The measure would bear with especial weight on lines operating between ports in British Columbia and Alaska. Two Canadian lines maintain services between Vancouver and Skagway, Alaska, which is the port through which practically all traffic between the Canadian Yukon and the rest of Canada must pass. One, an all-year service, was inaugurated in 1898; the other, started in 1912, is an extension in summer months of a service between Vancouver and Prince Rupert. (United States vessels participate in the traffic between Canada and Alaska by calling at Vancouver and Victoria). This measure would forbid foreign vessels from transporting passengers between “ports or places in the United States or its possessions …, either directly or by way of a foreign port, or for any fart of such transportation.” [Page 608] This would appear to prohibit, for example, a Canadian ship from carrying from Skagway to Vancouver a passenger going from Alaska to any destination in the United States under penalty of being fined $200 on its return to Skagway.

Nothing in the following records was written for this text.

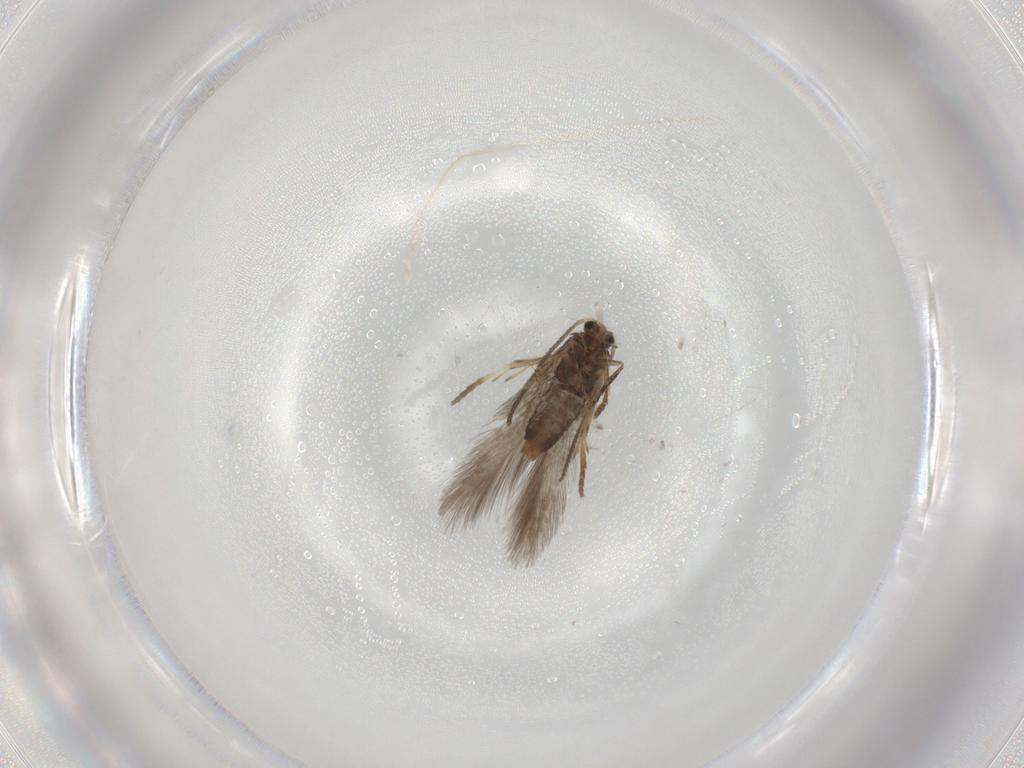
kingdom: Animalia
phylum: Arthropoda
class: Insecta
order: Lepidoptera
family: Nepticulidae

The Bill indeed would seem to make it unlawful for all residents of the United States or Alaska to be carried on Canadian vessels for part of their journey to or from Alaska, either on a single voyage or on a round trip. This might even apply to a resident of the United States who wished to travel from the United States to a destination in the Canadian Yukon or northern British Columbia, which he could only reach through an Alaskan port.

Canadian trans-Pacific services to the Orient and Australasia which call at Honolulu would apparently be similarly debarred from carrying between Vancouver and Honolulu any passengers coming from or destined to any place in the United States.

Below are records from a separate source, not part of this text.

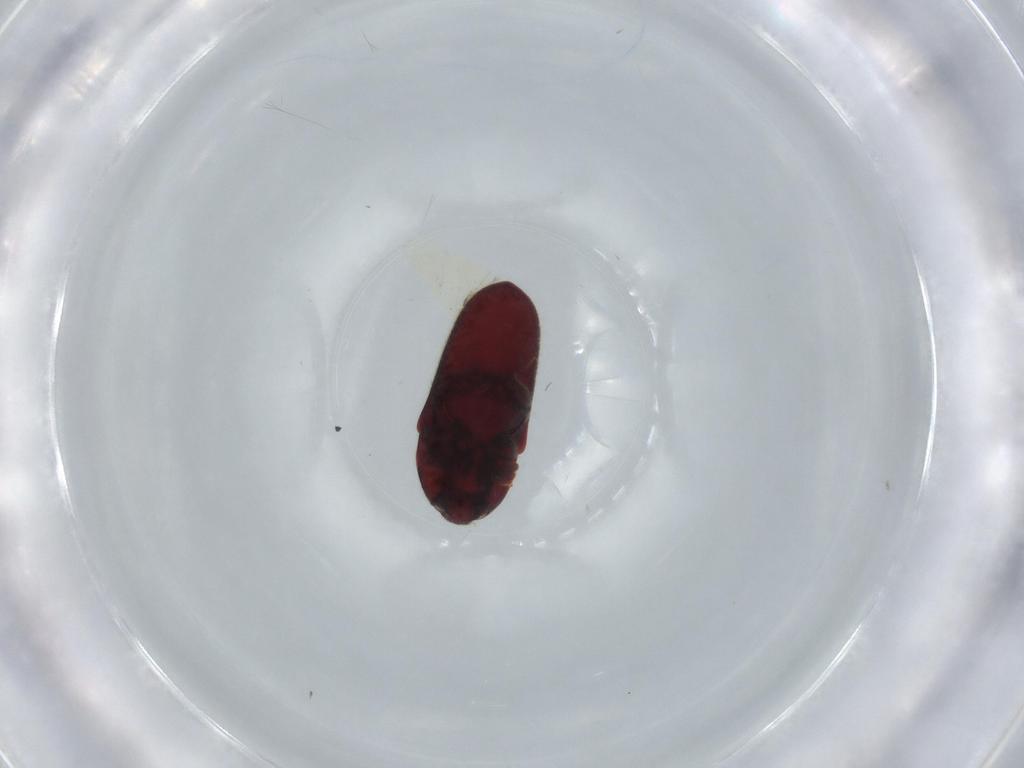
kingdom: Animalia
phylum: Arthropoda
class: Insecta
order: Coleoptera
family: Throscidae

It has been thought desirable to indicate in some detail in this Memorandum the effect of the adoption of this measure on Canadian shipping services. In general it may be said that legislation so widely extending the principle of coastwise shipping laws is not only contrary to long accepted practice, but must also tend to intensify and increase restrictions imposed on shipping generally, to the serious detriment of travel facilities between nations. The legislation would broaden the scope of the coastwise shipping laws of the United States so greatly as to make them apply in certain important respects to Canadian ports as well. The Bill would embrace regular services long maintained by Canadian lines, with which it is apparently not intended to interfere; and these services, convenient and necessary as they are to the regular commerce of both countries, would be hampered and restricted, if not actually eliminated, should the Bill be passed without extensive amendments.